Drawing is carried out on a daily basis, both in preparation for a work, and as a means of exploration.  I work with a precise controllable point, building the drawing line by line without erasing.  Each line interacts with all the lines, the more complex the structure, the more sophisticated is the process of controlling the journey while continually exploring new dynamics, devices, rythms, abstract and pictorial associations.

I watch the tension build from outside the drawing process itself as if witnessing the event beyond the act of drawing.  Shapes may become animate or inanimate, a circle  maybecome a shape, a hole or an eye, the features of a facelike form may work in several dimensions, interacting with other adjacent forms becoming polyphonic.

Your own body language and patterns of learning, may cause you to repeat the same approach making a recognisable pattern of shapes from drawing to drawing.  It is worth anaylising this pattern, and to experiment with changing the way you draw, beginning in a different place, changing the sequence of the development.  Try imagining that the entities you draw are made of wood, metal, or a soft material, this will produce a different feel to the work.  This process requires great discipline paticularly if you are to maintain the thought process throughout the drawing from beginning to end.

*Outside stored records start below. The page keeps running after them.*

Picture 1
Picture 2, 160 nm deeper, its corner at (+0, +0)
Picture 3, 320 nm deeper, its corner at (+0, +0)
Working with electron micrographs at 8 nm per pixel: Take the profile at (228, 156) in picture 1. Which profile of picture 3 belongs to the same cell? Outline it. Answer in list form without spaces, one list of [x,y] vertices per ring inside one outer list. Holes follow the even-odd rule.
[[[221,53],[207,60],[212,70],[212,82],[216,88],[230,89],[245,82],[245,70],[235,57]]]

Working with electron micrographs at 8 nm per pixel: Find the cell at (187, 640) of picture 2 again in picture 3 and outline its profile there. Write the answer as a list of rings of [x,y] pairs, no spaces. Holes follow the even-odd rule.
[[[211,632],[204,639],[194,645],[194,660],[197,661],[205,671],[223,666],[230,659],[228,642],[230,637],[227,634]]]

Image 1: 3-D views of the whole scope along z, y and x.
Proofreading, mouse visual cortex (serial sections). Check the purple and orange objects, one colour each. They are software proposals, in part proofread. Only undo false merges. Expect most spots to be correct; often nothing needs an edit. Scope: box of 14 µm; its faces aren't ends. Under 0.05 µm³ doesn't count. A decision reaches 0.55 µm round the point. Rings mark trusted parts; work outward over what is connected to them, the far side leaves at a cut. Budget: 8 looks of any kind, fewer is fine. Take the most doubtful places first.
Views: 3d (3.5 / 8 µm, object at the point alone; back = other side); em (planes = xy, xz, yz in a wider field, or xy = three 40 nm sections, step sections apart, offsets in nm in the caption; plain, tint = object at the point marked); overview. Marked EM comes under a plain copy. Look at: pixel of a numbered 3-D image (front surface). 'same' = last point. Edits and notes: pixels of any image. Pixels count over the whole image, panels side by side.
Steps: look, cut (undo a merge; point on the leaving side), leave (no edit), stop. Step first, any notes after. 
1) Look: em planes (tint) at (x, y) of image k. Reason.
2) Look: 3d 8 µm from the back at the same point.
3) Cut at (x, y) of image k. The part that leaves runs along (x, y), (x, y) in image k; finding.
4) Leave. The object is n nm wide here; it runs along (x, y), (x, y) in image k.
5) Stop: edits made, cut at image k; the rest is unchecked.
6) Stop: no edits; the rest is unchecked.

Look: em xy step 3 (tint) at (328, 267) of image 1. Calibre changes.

Erasure may provide a drawing process in its own right, working in negative by removing areas of tone, refining and cutting back edges or softning forms.  The wonderfull thing about drawing is that you can develope your own way of working, it is how you control it, or release yourself from control that counts, even an intuitive drawing carries elements of intellect and discipline.

The drawing (above) is 'Earthbound' in its initial stage; oil pigment was rolled onto the back of the paper which was then accurately traced on to heavy weight paper.  This gave the image a mono-printed quality, the work was then continued using both wet and dry media, finally the work was made into a digital archival edition print.